EXTRACTED ENTRIES:
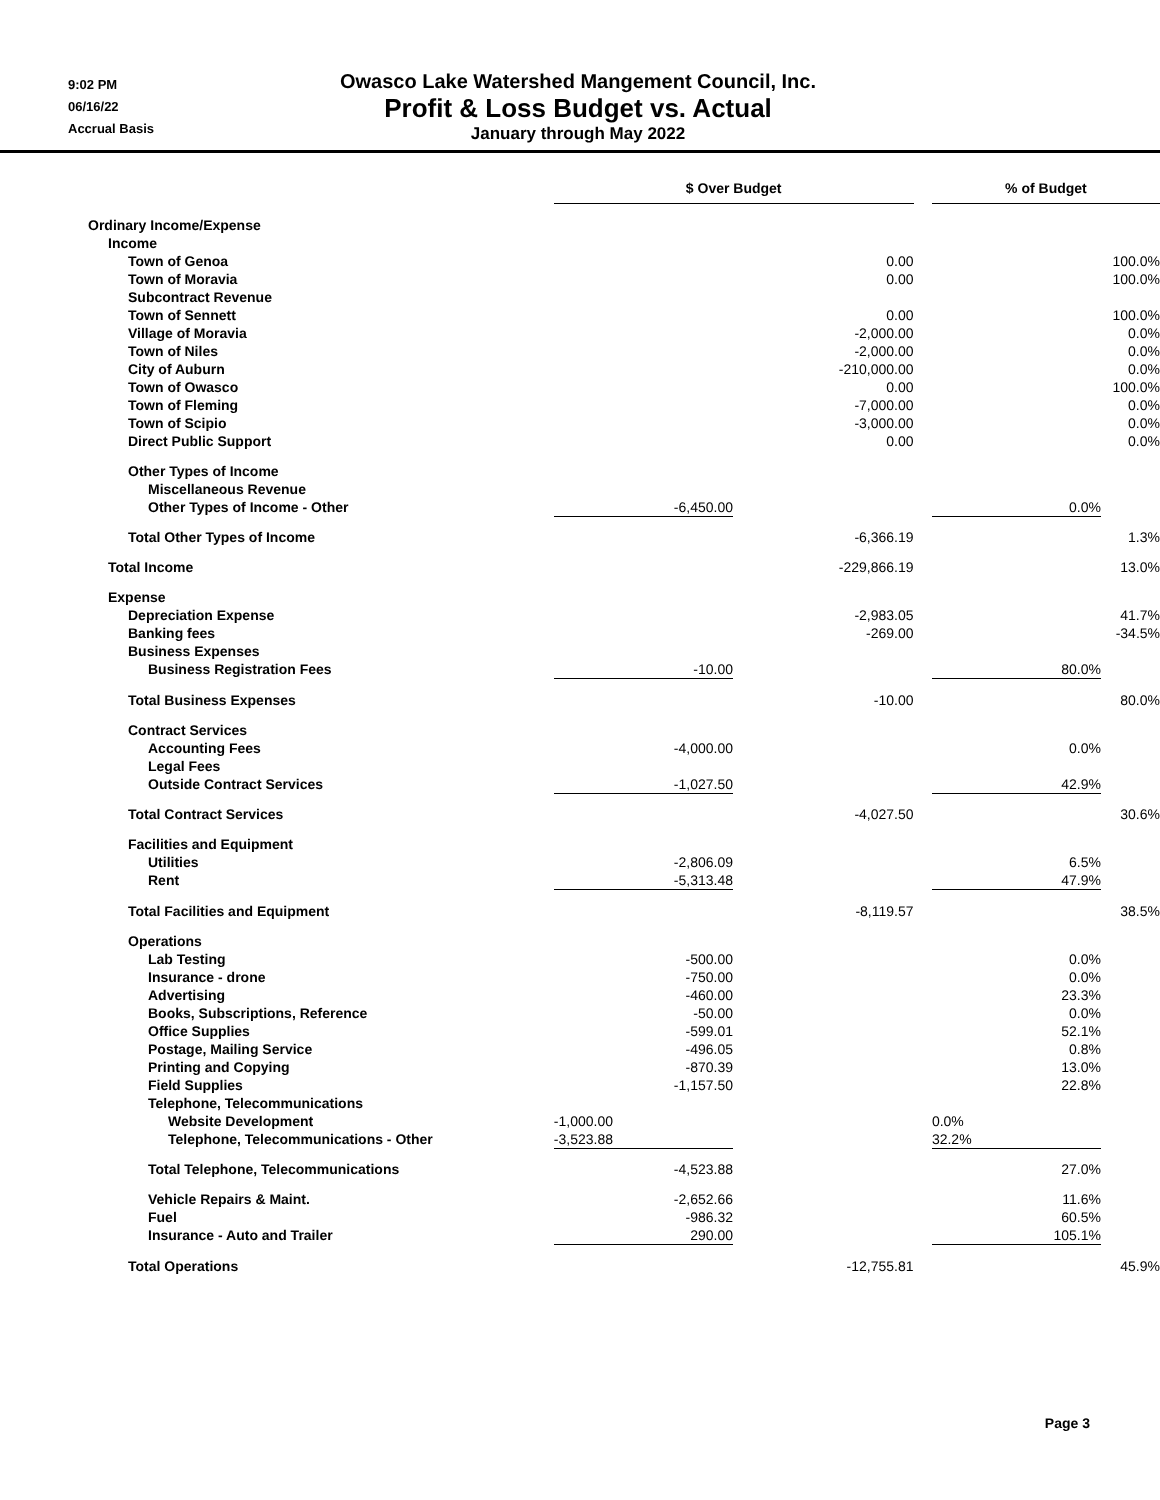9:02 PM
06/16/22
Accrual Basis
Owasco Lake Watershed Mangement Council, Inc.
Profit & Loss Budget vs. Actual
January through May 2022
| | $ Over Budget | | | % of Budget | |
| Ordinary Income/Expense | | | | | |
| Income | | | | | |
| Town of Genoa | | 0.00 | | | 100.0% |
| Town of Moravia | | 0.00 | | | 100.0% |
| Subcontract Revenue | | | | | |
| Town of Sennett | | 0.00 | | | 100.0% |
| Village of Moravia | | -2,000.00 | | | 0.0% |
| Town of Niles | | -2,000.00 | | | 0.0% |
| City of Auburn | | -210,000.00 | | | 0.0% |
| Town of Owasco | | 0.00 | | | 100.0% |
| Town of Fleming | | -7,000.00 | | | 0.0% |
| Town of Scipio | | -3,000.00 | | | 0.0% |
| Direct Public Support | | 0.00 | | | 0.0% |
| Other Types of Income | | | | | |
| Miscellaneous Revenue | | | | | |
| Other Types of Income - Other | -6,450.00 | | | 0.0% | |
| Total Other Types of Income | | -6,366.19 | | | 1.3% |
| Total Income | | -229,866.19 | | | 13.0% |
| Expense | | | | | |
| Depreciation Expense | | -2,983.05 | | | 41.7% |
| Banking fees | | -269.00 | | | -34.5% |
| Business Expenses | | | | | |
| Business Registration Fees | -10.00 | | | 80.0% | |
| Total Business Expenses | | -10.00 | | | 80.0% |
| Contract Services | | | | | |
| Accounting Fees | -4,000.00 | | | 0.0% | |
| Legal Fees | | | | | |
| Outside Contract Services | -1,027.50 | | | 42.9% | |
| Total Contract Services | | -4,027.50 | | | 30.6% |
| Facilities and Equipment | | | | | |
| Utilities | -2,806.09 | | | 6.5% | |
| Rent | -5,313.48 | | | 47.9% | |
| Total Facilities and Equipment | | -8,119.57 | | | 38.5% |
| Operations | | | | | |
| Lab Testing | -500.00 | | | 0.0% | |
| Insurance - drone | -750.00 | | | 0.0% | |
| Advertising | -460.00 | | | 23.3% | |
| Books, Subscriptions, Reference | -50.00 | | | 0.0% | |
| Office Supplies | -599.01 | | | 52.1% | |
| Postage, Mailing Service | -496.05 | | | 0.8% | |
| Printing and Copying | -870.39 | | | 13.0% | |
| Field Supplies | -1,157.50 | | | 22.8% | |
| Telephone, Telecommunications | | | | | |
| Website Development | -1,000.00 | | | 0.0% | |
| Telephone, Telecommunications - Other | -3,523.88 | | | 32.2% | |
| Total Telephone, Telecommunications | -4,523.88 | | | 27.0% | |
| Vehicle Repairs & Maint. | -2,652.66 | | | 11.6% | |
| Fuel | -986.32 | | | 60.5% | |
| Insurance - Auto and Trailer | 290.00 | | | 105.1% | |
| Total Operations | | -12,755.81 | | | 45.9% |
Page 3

---

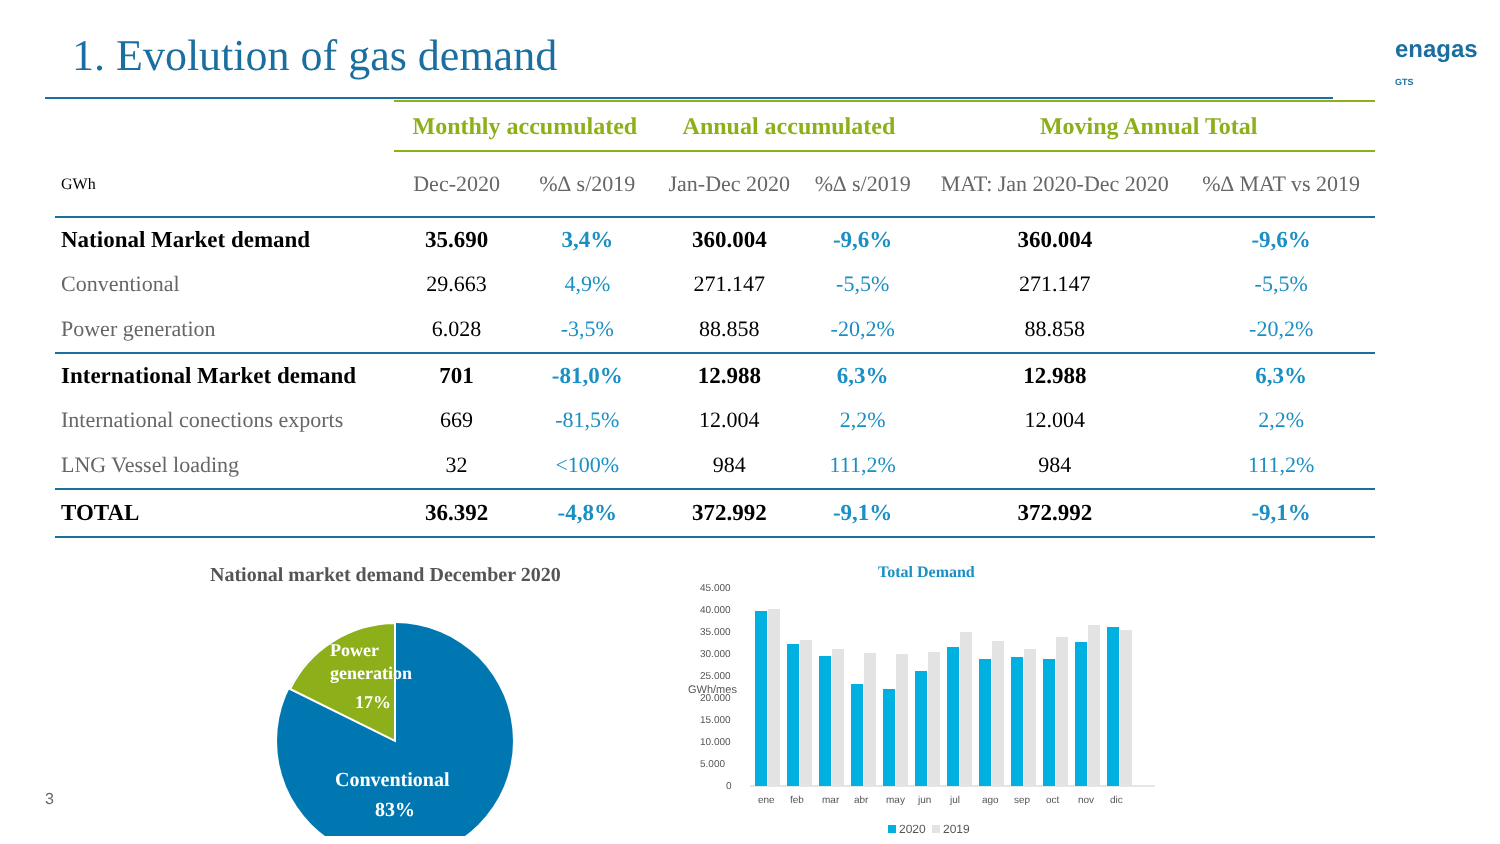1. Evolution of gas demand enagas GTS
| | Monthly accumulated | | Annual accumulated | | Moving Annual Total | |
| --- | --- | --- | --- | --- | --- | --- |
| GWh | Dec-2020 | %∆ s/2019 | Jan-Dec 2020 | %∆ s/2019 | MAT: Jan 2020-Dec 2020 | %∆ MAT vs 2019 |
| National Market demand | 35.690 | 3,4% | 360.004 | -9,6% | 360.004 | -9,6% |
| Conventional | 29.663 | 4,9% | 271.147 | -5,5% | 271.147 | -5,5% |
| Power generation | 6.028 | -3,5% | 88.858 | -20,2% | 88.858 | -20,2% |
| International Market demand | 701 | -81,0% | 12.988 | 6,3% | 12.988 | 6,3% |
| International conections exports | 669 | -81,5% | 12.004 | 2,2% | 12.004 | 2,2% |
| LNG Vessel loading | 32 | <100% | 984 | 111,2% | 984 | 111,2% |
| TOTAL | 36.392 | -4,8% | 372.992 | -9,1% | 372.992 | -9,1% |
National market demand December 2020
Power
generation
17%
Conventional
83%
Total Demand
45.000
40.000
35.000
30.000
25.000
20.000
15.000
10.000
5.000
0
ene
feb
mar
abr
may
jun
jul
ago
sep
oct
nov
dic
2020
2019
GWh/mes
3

ACTION ITEM: Reproduce every line above containing "Moravia".

FINISHED TASK:
| Town of Moravia | | 0.00 | | | 100.0% |
| Village of Moravia | | -2,000.00 | | | 0.0% |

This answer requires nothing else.